If you’re running a website that has any kind of commerce component to it, your number one tool, bar none, is Email Marketing. Nearly 90% of marketers still say email is their primary channel for lead generation. It’s important even on Black Friday, which is typically thought of as a “meat space” or physical store event; in 2015 over 25% of sales were drawn in via email marketing, topping both free and paid search and trouncing social media, at only 1.7%.
The continued effectiveness of email as a marketing tactic has made for a crowded software solutions market – there are over 300 options to choose from according to our research. Overwhelming choice makes it hard enough to choose a breakfast cereal; how do you select the right email marketing tool to use with your WordPress site?
Successful email marketing programs combine two elements:
1) Effective Email Management – you want an Email Marketing tool that schedules emails, tracks messages to see if they’re opened and if users have clicked on the content, handles any unsubscribe requests, and so on.
2) Email List Building – critically, you need tools and strategies to build your email subscriber list in the first place, mostly collected from visitors to your website, but possibly also from social media and third party sites.

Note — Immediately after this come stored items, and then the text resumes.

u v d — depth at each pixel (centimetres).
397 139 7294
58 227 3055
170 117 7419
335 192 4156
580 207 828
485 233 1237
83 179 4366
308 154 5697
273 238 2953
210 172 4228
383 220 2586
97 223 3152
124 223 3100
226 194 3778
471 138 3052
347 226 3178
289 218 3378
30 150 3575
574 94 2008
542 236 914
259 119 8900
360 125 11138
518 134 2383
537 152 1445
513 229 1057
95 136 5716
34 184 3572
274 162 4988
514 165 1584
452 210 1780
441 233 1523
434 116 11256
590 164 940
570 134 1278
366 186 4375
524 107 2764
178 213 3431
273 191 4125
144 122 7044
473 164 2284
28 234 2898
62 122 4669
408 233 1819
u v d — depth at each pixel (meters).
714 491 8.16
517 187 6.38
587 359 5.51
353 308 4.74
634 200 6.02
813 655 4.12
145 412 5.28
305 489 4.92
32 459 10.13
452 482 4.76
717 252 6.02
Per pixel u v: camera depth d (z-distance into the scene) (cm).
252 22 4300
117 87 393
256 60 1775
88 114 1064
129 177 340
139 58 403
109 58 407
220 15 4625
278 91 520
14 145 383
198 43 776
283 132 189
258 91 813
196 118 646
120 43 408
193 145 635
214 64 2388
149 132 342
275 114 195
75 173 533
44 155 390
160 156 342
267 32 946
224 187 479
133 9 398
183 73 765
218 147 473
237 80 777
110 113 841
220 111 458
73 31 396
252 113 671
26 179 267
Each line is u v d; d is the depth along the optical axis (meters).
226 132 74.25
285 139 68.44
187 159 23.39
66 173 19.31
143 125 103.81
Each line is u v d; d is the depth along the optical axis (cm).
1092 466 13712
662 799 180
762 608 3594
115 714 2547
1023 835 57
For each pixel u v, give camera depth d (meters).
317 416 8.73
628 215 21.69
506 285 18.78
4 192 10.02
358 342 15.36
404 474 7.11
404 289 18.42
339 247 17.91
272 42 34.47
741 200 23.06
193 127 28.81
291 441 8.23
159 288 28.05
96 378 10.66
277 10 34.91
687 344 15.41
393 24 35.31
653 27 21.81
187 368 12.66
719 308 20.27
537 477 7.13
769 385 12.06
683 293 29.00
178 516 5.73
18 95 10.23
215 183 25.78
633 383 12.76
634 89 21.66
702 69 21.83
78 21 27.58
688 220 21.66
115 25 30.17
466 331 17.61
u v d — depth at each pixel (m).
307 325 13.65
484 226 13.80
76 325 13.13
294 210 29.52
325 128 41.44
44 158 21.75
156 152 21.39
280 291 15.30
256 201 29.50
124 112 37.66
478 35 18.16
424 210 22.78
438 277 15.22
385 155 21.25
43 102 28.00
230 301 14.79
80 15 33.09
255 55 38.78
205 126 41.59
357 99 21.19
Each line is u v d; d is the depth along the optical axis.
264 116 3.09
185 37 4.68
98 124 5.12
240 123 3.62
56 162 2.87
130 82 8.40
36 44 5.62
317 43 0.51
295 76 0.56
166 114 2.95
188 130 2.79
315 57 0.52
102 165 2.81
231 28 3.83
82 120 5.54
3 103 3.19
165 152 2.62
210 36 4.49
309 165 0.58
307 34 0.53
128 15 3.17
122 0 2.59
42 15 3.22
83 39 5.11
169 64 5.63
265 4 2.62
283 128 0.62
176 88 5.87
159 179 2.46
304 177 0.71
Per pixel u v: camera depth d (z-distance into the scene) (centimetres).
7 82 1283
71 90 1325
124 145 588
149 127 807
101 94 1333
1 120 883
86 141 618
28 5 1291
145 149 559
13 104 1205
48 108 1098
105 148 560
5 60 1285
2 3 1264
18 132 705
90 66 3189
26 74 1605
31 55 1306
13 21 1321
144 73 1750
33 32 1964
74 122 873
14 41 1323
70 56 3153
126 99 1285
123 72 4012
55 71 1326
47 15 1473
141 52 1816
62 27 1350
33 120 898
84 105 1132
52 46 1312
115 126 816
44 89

Some solutions provide both components, but the reality is these are two distinct problems. We’ll address list building first.
Building a List
Getting users to join your list involves finding a way to capture their email. In the past, this was done with pop-ups that showed up when the user landed on your site. As pop-up blockers became the default on most browsers, this strategy evolved into “modals” which obscure the underlying web page content with a form that invites the user to enter their email or dismiss the modal, before being able to interact with the page. Google has recently made it clear that sites that obscure content with modals will be penalized in the search results.
There is a reason that people use such obtrusive calls to action – they work. Well, sort of and only for a while. Increasingly, users will “bounce” from your site if presented with a “nagging” modal. Overall, it’s not a great user experience, which is why Google is taking this step. A better option is to tie the request for an email address to a specific user action, as a “trade.” For example, having a page element that offers a coupon and asks the user for an email when clicked, or providing a free ebook to users in exchange for joining your newsletter. These strategies don’t obscure or block content until the user takes an action on your page and feel more like quid-pro-quo.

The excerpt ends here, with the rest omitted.